The goal of flow modeling is to quantify how much water flows through any point of the terrain. In the case when the terrain is a grid, you will compute a flow grid which has the same size as the elevation grid.
int[][] flow

How does flow work? Initially every single point in the grid has 1 unit of water. So the very first thing that you want to do in computeFlow() after you create the flow grid is

for (int i=0; i < rows; i++) 
   for (int j=0; j < cols; j++) 
     flow[i][j] = 1; 
The question is how does this water flow? The simplest way to model the flow is to assume that every single point in the grid distributes its water (initial, as well as incoming) to a single neighbor, namely its steepest downslope neighbor. If there are ties, they are broken arbitrarily. If a point is nodata, its flow should technically be nodata , but it is ok if you assign it to 1; In anycase, a nodata point does not send its flow to any neighbor, so all nodata points should end up with flow = 1( if they were assigned flow=1 initially). If a point has no neighbors that are lower than it, then it does not send its flow anywhere.

So you see, with this model water follows the steepest way down, either to the edge of the terrain or to a pit. Because water flows "down", there cannot be cycles.
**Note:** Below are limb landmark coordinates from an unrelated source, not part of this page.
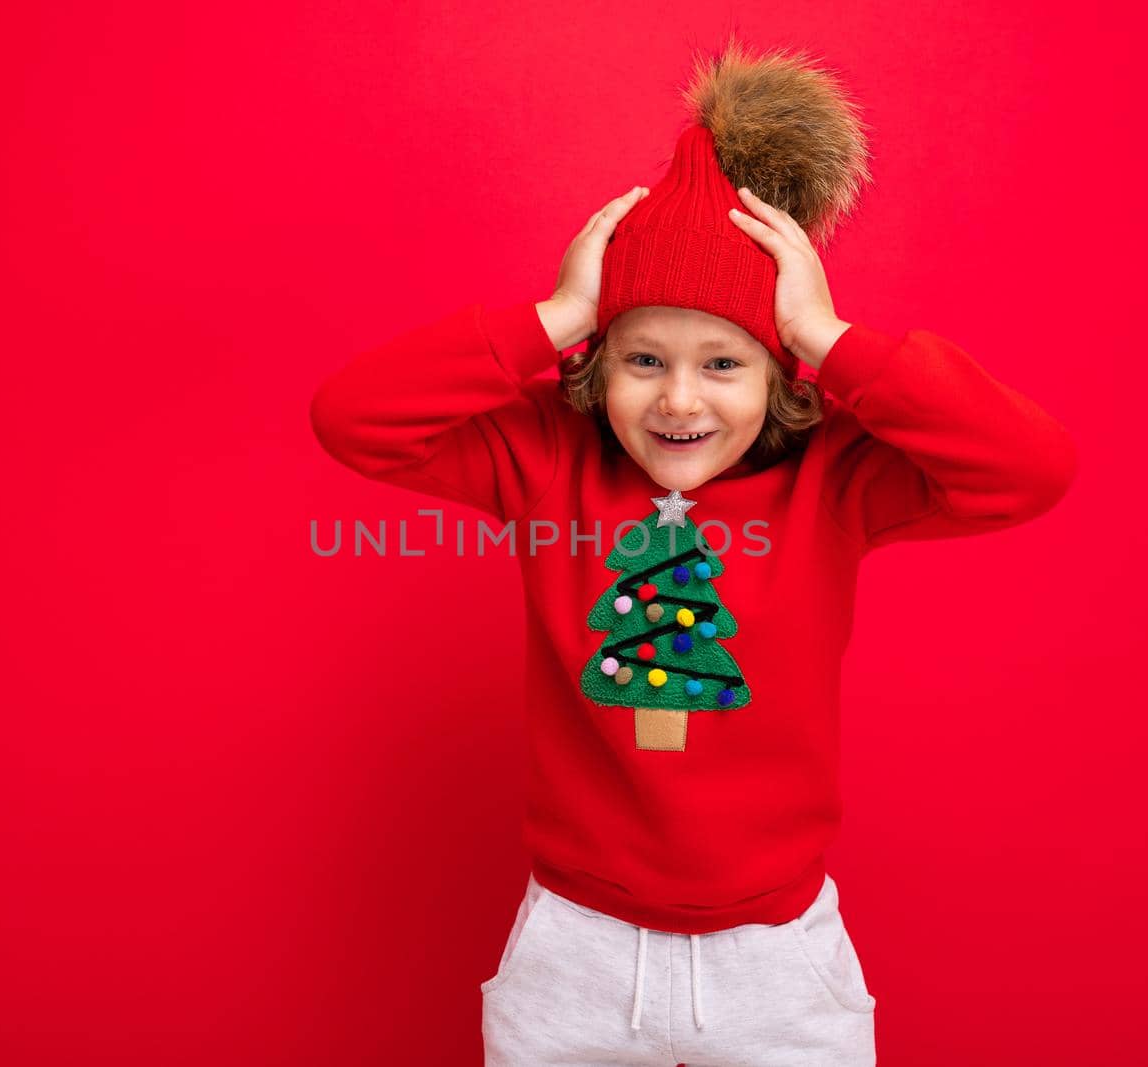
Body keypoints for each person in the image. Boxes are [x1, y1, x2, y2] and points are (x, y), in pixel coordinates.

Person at [309, 37, 1076, 1067]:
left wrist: (827, 330)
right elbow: (353, 417)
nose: (678, 398)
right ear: (598, 362)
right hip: (574, 945)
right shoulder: (547, 462)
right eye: (640, 358)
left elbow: (1028, 467)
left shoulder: (833, 481)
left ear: (782, 371)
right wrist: (557, 316)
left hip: (775, 954)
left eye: (723, 360)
The goal is to compute, for each point in the grid, the total amount of water that flows through that point.

I am providing the method

 boolean flowsInto(int i, int j, int k, int l)
which returns true if cell (i,j) flows into cell (k,l), that is, if cell (k, l) is the steepest downslope neighbor of cell (i,j). The way this method works is the following: it looks at all 8 neighbors of cell (i,j) and computes the lowest neighbor; this is the direction where water would go from cell (i,j). Then it checks whether this neighbor is equal to (k,l), in which case it returns true; otherwise it returns false.

The way I envision the computation of a flow of a cell (i, j), is that you will run a loop through all its neighbors, for every neighbor you will check whether it flows into the current cell, and if it does, you will add its value of the flow to the flow of the current cell. Note that a cell can receive flow from multiple cells. Also note that you will need to compute the value of the flow of the neighbor, which means that the problem is recursive.

The basic thing to note is when recursion stops. When no neighbor flows into the current cell there are no subsequent recursive calls.

The most important thing to think about is how to avoid computing the flow of a cell multiple times. One obvious way is to mark the grid: initially the entire grid is unmarked; whenever you determine the final value of the flow of cell (i,j), you set mark[i][j] = true. This way you know, if you ever need flow[i][j], whether you've computed it before or not. Marking the grid is just one way to do it ---it may make things clearer, or not. If you think you can do without marking the grid, do so.

For debugging reasons, you should first get test2.asc to compute flow correctly. Here is how the grid test2.asc looks like:

The grid is: 
 9 9 9 9 9
 8 7 6 7 8
 7 6 5 6 7
 6 5 4 5 6
 5 4 3 4 5
Here is what the flow should look like:
The grid is: 
 1 1 1 1 1
 1 2 4 2 1
 1 2 9 2 1
 1 2 14 2 1
 1 3 25 3 1
Note that point (4, 2) has height 3, and receives flow from all its neighbors, as it is the lowest neighbor for each of them. So 2 + 3 + 14 + 2 + 3 = 24. Add to this the initial 1 unit of flow at point (4, 2) and you got 25.